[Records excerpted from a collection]
————————

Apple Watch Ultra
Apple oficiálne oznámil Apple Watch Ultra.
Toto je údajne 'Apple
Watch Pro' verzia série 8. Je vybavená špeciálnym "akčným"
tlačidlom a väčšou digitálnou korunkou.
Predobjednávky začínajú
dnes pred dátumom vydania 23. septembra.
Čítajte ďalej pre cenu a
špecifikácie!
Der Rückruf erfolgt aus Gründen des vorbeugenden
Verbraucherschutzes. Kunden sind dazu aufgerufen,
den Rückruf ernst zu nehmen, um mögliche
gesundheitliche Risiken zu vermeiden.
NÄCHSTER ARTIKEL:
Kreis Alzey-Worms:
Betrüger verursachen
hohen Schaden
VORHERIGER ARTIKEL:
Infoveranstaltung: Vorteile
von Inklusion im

————————

■ **TASK**
In the records above, return only the line that contains "Verbraucherschutzes. Kunden sind" and every line after it through the last, exactly as they appear.

■ **FINISHED TASK**
Verbraucherschutzes. Kunden sind dazu aufgerufen,
den Rückruf ernst zu nehmen, um mögliche
gesundheitliche Risiken zu vermeiden.
NÄCHSTER ARTIKEL:
Kreis Alzey-Worms:
Betrüger verursachen
hohen Schaden
VORHERIGER ARTIKEL:
Infoveranstaltung: Vorteile
von Inklusion im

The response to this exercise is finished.